Nissan is a member of a trilateral alliance with Mitsubishi and Renault that is reforming its global operations to share technology and platforms and reduce costs. After highlighting Nissan’s sustained production at its UK facility, Uchida added that the company would concentrate on a number of “important markets,” including China, Japan, and North America. Surprisingly, though, he omitted to mention Europe. China is currently the focus of attention due to the fact that it was the first of the three key markets to have good growth as it adapted to the pandemic. Nissan reports that its sales volume in China increased by 1.1 percent to 122,846 vehicles in April. The company anticipates that this number will rise as additional models enter the market.
Uchida revealed a 4-year recovery strategy to cut expenses, reduce capacity, and slash the number of vehicle models during the event. Model numbers will be cut from 69 to under 55 as part of the downsizing initiative, and production will concentrate more on electric vehicles, such as the four-wheel-drive Ariya SUV, which is scheduled for a summer introduction. Uchida also stated that in order to achieve sustainable development and profitability by 2023, manufacturing would be reduced by 20% to around 5.4 million vehicles annually.

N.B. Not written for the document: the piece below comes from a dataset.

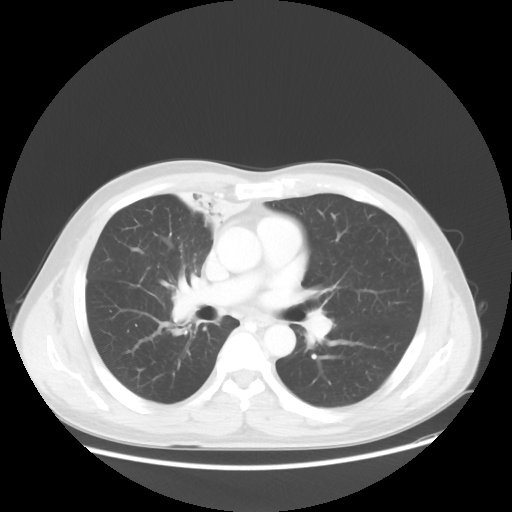
Chest CT, one axial slice. Position 30 of 56 along the scan axis. 100 kVp. Lung window (W 1500 / L -600 HU). 5 mm slice thickness. 512 × 512 image matrix, field of view 398 × 398 mm. Male patient, age 60 years. Case-level facts recorded for this patient, not image findings: clinical TNM (as recorded): T2a N1 M0.
Outlined on this slice (rectangle marked by the reading radiologist):
- lung tumour (recorded histology: squamous cell carcinoma): bounding box (x1, y1, x2, y2) in pixels: (170, 174, 247, 240)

The extensive restructuring is a part of Nissan, Renault, and Mitsubishi’s effort to concentrate on costs and profitability in the wake of the sharp decline in automobile demand brought on by the coronavirus pandemic. The automaker’s operating profit had been declining before to the pandemic for four years in a row as it sought to gain market share, notably in America. This led to plant overcapacity and forced dealers to give significant discounts. The company’s dismal sales performance was only made worse by the arrest of former chairman Carlos Ghosn in November 2018. Ghosn had advocated for volume expansion and a partnership with the FCA Group.